El candidato del oficialismo hoy simula una reivindicación de los valores que el propio kirchnerismo ha pisoteado: exalta a la educación pública, mientras esconde a Baradel en el placard; se presenta como defensor de la división de poderes, cuando representa a una facción que ha intentado llevarse puesta a la Corte y colonizar la Justicia; subraya “el orden y la seguridad”, en nombre de una fuerza que ha enarbolado el zaffaronismo y ha fomentado la anomia en las calles; propone una “inserción inteligente en el mundo”, mientras integra un gobierno que se abrazó con Maduro y le abrió la puerta a Putin. Habla de “cumplir los compromisos”, mientras lleva como primer candidato a diputado a Máximo Kirchner, que quería romper con el FMI.
Su contrincante en el balotaje simula ahora la voluntad de tender puentes, cuando él mismo los dinamitó con descalificaciones y agravios; guarda la motosierra después de haberla exhibido con un pulso amenazante y denuncia la corrupción mientras esconde un oscuro pacto con Barrionuevo. Quizá también sobreactúe alguna moderación, después de haber confrontado excesos y disparates con excesos y disparates de signo contrario.

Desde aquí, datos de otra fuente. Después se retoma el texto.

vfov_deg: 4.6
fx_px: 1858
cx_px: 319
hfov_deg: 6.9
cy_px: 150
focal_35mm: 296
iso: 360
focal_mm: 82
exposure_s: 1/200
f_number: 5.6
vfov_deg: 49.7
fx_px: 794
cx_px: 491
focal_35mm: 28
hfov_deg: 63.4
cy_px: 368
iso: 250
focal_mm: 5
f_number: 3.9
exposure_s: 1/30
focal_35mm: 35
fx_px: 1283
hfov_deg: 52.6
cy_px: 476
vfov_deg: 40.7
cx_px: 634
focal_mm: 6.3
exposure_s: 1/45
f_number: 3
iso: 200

En aquel hogar empobrecido, donde los cimientos crujen y la incertidumbre acecha, no hay recursos ni tiempo para conectar el sufrimiento propio con los efectos del populismo y la corrupción ética e intelectual que ha colonizado el poder. Un sector de la clase media se ha aclimatado al sistema, ha encontrado su “zona de confort” en el Estado y, después de todo, se siente cómoda en el statu quo. “Que Insaurralde haga la suya mientras no me toquen la mía”. El populismo también distribuye privilegios a los que muchos se aferran.

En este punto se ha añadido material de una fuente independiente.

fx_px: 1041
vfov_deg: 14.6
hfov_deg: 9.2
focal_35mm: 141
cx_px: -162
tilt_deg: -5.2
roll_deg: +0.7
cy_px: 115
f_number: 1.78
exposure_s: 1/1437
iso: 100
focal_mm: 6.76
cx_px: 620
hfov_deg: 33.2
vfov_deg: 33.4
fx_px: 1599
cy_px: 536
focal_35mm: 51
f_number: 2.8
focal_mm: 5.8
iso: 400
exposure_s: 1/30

El resultado electoral tal vez pueda verse de dos formas: más del 60 por ciento (sumados los votos de Massa y Milei) se inclinó por la continuidad de una cultura: la del populismo y los atajos, aunque de signos contrarios. Uno sumó adhesiones con el reparto de plata y la reivindicación del subsidio; otro con los espejismos de la motosierra y la dolarización. Pero también es cierto que más del 60 por ciento (sumadas todas las opciones opositoras al oficialismo) votó a favor de una Argentina distinta. Nunca es tarde, al fin y al cabo, para empezar a construirla.